On Saturday, the 35th annual equestrian parade is coordinated by High Horses Therapeutic Riding Program and the Woodstock Chamber of Commerce to make sure riders and horses are safe and that the crowd stays back. Onlookers line the street around the green for the cavalcade of clopping hooves, tossing manes, jolly jingling bells, tall top hats, flowing skirts, and merriness all around. From tiny ponies to the mighty Percheron draft horses, audiences will delight in watching children in candy cane stockings being carried by the horses along with adults in historic finery, heavy carts, and Santa himself.

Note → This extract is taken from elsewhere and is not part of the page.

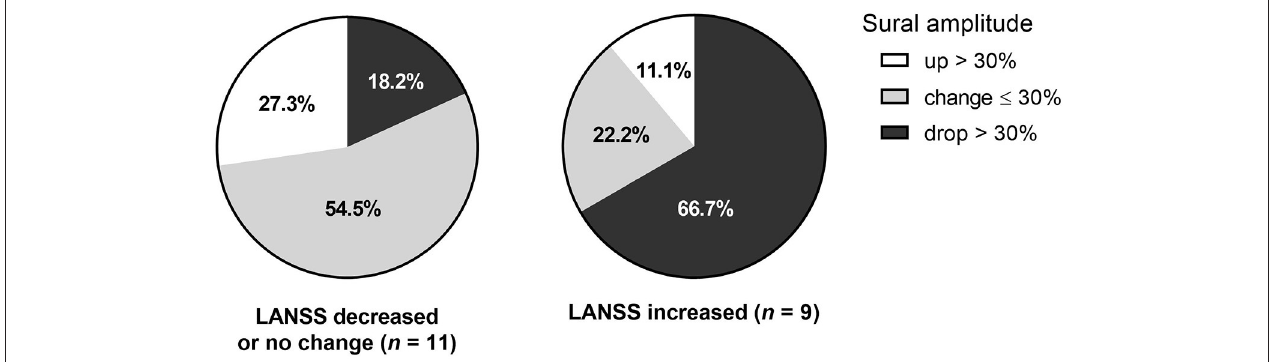
FIGURE 1 | Change of sural amplitude in relation to symptomatic change.The change of sural amplitude was associated with change of LANSS score. The LANSS score decrease, or no change was associated with follow-up sural amplitude change of less than or equal to 30% or over 30% increase. On the other hand, LANSS score increase or worsening of symptoms were most frequently observed in those with sural amplitude drop over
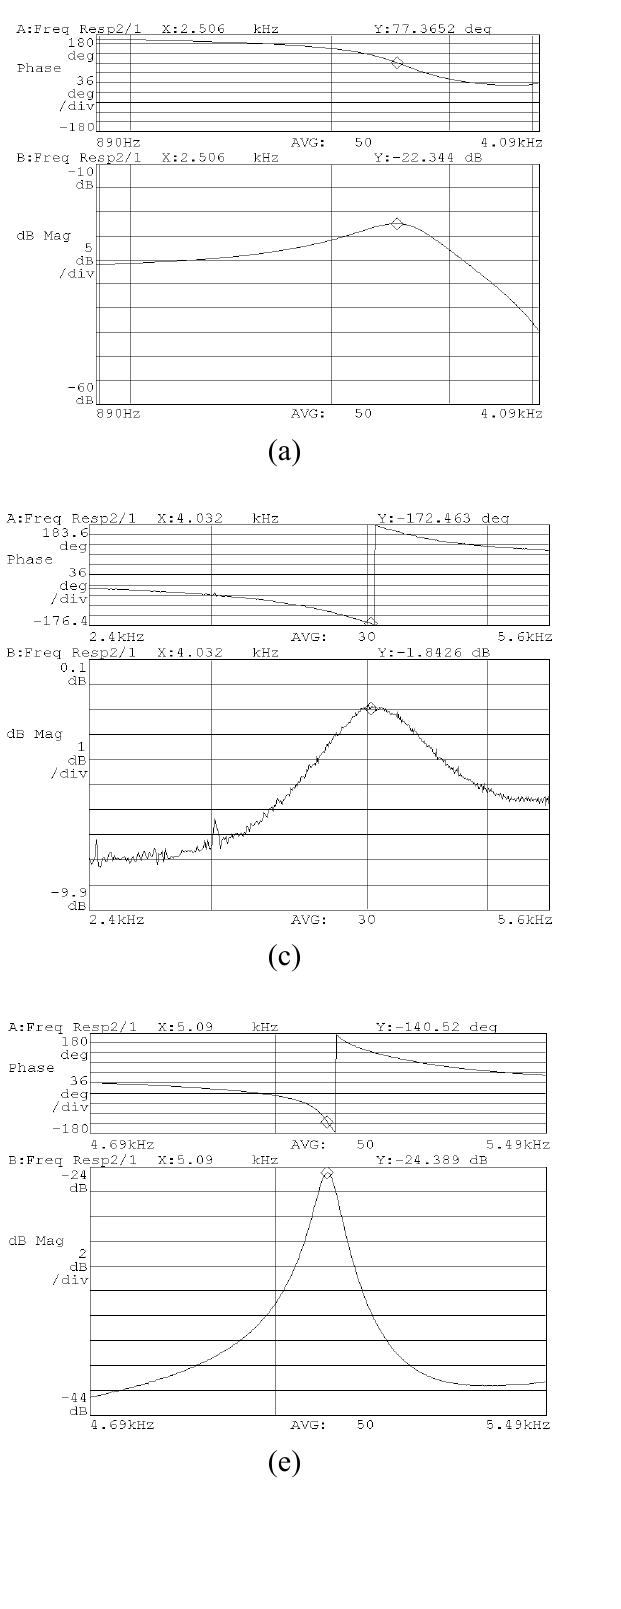
Figure 15. The frequency responses of the six inertial sensors. (a) X/Y-axis accelerometer; (b) Z-axis accelerometer; (c) X/Y-axis gyroscope in drive mode; (d) X/Y-axis gyroscope in sense mode; (e) Z-axis gyroscope in drive mode; (f) Z-axis gyroscope in sense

The Woodstock Chamber of Commerce will offer free parking at the Woodstock Union High and Middle School and two shuttle busses that will pick up and drop off at the Woodstock Welcome Center from 10 a.m. to 4:30 p.m. Families in need can be helped by stuffing the cruiser (a toy drive) from 10 a.m. to 4 p.m. in the heart of the village, sponsored by the Woodstock Police Department.
Pentangle Arts Council will feature a Holiday House Tour of historical homes in Woodstock from 9:30 a.m. to 2 p.m on Saturday, Dec. 14. The Rainbow Play Nursery School will be serving breakfast with Santa at the Little Theater building from 8-11 a.m.
The historic St. James Episcopal Church will be open for tours and feature music from 10 a.m. to noon. Caroling takes place at the 211-year-old Congregational Church from 11:45 a.m. to 12:45 p.m. Visitors can shop at the Woodstock Wassail Holiday Craft Fair at the Masonic Hall from 10 a.m. to 4 p.m.
Later in the evening, there will be Cello by Candlelight with Eugene Friesen and Elizabeth Rogers at the North Chapel Universalist Society and the international music group COIG’s: A Celtic Holiday Concert at the Town Hall Theatre, sponsored by Pentangle Arts.
On Sunday, Billings Farm & Museum will be open and feature horse-drawn sleigh/wagon rides and the Woodstock Holiday Craft Fair will also be available. Skate with Santa at the Union Arena will occur in the late morning and, later in the afternoon, Cookies with Santa can be enjoyed along with a holiday movie at the Town Hall Theater. The 36th annual Messiah Sing at Our Lady of the Snows Catholic Church will end the festive weekend.